The model calls for community clinics to provide wellness and preventative health care to reduce hospitalizations and emergency room visits. Central Health, through partner CommUnityCare, operates 24 health centers throughout Travis County.
At the same time, the agreement also maximizes the opportunity for biomedical researchers at UT Austin to translate their work into cutting-edge care for patients in Travis County.
“We are pleased that we can begin our work together to make Austin and Travis County a model healthy community,” said Clay Johnston, M.D., Ph.D., dean of the Dell Medical School. “This agreement will help us fulfill an essential part of our mission: to develop and implement new models to improve care for the underserved. This partnership will be one that other communities strive to emulate.”
Later this year, the Seton Healthcare Family will begin construction of a 211-bed teaching hospital that will serve as the primary training site for Dell Medical School students. An affiliation agreement between UT Austin and Seton is close to being finalized and will be considered by the Board of Regents at a later date.
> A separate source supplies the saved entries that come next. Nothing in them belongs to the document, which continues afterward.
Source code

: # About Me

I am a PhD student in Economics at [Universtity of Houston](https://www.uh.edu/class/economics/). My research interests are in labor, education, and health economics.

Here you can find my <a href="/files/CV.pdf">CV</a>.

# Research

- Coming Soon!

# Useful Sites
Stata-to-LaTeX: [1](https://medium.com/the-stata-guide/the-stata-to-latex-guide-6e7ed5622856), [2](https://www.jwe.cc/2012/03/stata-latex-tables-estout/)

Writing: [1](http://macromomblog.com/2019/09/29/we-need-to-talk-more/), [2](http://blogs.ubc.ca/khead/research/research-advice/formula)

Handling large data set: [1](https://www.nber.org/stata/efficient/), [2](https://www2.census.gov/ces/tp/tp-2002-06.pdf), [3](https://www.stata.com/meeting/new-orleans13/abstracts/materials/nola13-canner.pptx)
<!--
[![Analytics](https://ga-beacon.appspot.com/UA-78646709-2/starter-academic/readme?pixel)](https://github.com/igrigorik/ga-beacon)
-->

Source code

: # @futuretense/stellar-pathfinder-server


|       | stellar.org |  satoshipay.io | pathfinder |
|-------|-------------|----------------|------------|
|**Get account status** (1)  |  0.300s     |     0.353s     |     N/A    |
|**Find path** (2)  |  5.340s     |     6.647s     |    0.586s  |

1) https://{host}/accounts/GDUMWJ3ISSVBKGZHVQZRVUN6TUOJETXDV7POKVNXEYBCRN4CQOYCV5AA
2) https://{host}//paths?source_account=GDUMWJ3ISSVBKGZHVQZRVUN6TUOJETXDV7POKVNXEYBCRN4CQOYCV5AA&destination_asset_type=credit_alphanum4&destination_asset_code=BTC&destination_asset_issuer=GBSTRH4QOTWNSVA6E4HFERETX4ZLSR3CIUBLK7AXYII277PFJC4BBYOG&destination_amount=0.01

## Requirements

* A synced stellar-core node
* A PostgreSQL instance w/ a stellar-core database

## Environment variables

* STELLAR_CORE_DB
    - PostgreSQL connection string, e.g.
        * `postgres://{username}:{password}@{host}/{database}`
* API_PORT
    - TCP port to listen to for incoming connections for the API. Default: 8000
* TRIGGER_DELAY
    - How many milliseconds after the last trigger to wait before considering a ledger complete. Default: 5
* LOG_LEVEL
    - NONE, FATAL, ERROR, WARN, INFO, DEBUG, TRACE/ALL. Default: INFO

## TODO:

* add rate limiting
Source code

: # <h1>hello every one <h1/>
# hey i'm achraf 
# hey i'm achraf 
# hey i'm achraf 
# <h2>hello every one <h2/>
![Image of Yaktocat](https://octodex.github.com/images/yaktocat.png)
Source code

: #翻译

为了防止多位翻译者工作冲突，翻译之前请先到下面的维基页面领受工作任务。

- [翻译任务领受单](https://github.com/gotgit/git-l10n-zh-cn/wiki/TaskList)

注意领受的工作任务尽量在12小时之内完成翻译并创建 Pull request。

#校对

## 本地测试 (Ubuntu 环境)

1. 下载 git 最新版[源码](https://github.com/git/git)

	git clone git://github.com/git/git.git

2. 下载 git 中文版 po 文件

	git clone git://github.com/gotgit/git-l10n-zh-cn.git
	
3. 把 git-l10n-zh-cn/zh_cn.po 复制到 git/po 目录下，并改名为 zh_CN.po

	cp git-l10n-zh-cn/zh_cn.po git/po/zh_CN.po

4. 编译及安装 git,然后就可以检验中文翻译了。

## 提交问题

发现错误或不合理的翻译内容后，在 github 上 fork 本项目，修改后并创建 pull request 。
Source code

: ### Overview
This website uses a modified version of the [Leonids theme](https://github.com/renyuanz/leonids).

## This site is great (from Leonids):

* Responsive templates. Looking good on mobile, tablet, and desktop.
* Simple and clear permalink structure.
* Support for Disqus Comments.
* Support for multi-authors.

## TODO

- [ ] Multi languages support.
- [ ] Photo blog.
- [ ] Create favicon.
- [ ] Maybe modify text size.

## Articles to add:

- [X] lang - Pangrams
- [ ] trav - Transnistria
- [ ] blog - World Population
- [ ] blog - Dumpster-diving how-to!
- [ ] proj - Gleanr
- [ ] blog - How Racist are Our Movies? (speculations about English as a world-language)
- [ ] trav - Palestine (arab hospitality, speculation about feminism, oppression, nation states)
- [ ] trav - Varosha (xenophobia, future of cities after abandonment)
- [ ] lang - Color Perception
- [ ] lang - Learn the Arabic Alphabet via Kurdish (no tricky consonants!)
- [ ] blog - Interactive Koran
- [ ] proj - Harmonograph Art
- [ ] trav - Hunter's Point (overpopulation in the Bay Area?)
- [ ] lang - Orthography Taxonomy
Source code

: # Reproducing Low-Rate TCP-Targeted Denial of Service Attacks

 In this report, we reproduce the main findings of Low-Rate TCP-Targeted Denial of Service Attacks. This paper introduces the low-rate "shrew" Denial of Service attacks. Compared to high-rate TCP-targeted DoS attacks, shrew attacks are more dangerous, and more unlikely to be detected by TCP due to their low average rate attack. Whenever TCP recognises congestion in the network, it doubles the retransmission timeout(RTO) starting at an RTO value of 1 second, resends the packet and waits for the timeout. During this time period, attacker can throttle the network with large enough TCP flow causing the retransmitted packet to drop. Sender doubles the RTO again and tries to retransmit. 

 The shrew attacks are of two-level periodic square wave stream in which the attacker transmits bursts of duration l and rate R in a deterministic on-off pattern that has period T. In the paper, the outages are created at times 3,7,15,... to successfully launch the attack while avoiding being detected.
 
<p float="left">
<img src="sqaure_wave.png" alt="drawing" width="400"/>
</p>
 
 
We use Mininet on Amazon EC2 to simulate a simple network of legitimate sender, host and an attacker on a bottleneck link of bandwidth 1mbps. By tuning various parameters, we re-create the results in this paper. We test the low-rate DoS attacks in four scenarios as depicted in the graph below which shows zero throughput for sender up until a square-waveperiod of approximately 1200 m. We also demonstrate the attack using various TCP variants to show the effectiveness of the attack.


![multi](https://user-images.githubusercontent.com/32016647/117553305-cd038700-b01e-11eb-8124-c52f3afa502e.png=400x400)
Educating students, providing care for patients, conducting groundbreaking research and serving the needs of Texans and the nation for more than 130 years, The University of Texas System is one of the largest public university systems in the United States, with nine academic universities, six health institutions and a fall 2013 enrollment of more than 213,000. The UT System confers more than one-third of the state’s undergraduate degrees, educates two-thirds of the state’s health care professionals annually and accounts for almost 70 percent of all research funds awarded to public universities in Texas. The UT System has an annual operating budget of $14.6 billion (FY 2014) including $3 billion in sponsored programs funded by federal, state, local and private sources. With about 90,000 employees, the UT System is one of the largest employers in the state.